Report each line of the data below that contains the word "trial".

Transcribed page contents:

◇ ◇ ◇ ◇

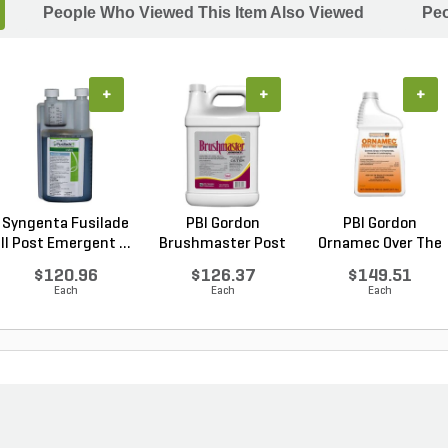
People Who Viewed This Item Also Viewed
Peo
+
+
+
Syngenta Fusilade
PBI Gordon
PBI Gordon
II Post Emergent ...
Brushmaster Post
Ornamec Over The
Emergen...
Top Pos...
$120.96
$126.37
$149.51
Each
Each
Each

◇ ◇ ◇ ◇

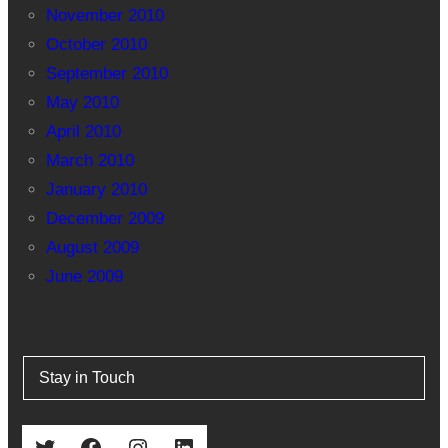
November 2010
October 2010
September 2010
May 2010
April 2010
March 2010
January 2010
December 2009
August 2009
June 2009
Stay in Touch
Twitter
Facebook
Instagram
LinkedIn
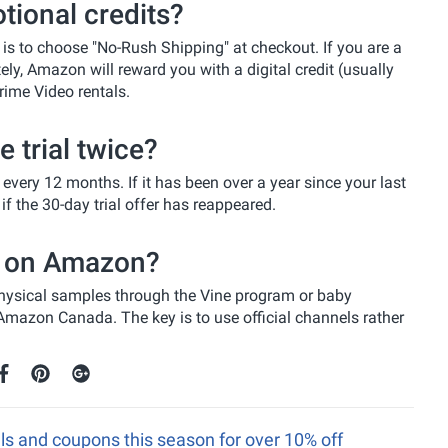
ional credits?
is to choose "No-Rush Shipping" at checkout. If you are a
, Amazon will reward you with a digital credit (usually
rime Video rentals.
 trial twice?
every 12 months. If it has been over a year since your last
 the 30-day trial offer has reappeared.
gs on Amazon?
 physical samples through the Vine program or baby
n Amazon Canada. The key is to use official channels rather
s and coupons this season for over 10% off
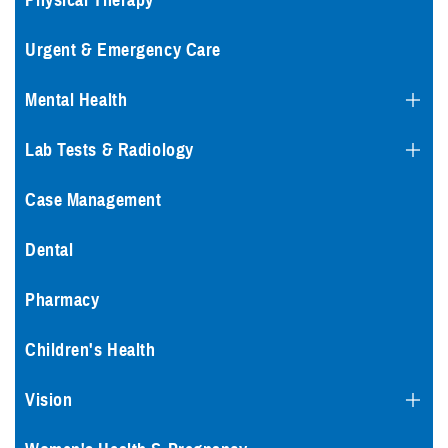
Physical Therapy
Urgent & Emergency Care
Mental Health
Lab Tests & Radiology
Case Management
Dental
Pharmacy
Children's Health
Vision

◇ ◇ ◇ ◇

**Result for this task**
 trial twice?
 the 30-day trial offer has reappeared.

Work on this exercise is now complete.